Working with Teleoperators
One of our big bets on simulation was price: to teleoperate on a real setup, you need to buy and set it up, which will cost a lot. With simulation, the cost you pay is basically the cost of Apple Vision Pro and hourly wage to teleoperators.
But one hour of their work hardly equals one hour of data (especially high quality data). Teleoperators tend to record worse data with time. They slam the robot's grippers against the table. They drop objects, which causes the scene to go crazy, or just complete the task wrong. Sometimes the scene resets just because there was a collision MuJoCo could not handle - and all the work the teleoperator has done so far is immediately invalid.
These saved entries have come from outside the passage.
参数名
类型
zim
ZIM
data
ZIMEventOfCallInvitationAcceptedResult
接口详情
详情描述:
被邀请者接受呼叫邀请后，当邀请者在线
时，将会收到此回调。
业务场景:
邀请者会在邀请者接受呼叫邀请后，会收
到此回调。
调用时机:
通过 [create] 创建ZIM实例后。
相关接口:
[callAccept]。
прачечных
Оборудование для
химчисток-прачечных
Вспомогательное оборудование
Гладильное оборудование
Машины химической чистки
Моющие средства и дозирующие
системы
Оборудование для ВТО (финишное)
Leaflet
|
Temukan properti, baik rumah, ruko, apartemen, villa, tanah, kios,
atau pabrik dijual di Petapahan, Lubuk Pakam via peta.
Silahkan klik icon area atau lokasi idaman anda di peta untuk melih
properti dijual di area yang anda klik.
Teleoperator dropping objects
Scene resetting upon collisions
One other thing was teleoperators complaining about various things about each scene — here the wrench is hard to pick up, there the shelf is hard to reach. We needed to manually adjust a whole lot of small things to finally get them to collect data without getting distracted. Could this be optimized or automated? No way.
Bright Idea Meets Brutal Reality
After a month and a half of working on creating new scenes in sim, we see that its disadvantages strongly outweigh advantages.
Simulation has a lot of advantages. Simulation is exciting. But if we were to sit at home and think out of nowhere: "How do I put everything on this whole table into simulation?", we would most probably not be able to. Glasses, liquids, pieces of paper, soft tissues - things that we use every single day and never consider to be something super complicated - are an absolute nightmare to put into simulation.
Let's now return to our question from the very beginning. Check your guesses: can we put these objects into sim?
How many things from here can we put into simulation and not spend days on it? Barely a couple.
With the rigid body limit and considering how hard it is to go into details, all of the tasks we can simulate right now are some combinations of pick-and-place. Some of them may require planning. Some of them look cool and exciting. But fundamentally we cannot approach assembly tasks, building, cooking, and so on. Even if deformable bodies and fluid were feasible, the amount of time it takes to create one scene and test it is a huge limitation.
Right now, the technology is not there to continue with simulation. It is a bright idea. But right now this idea meets the brutality of real world possibilities.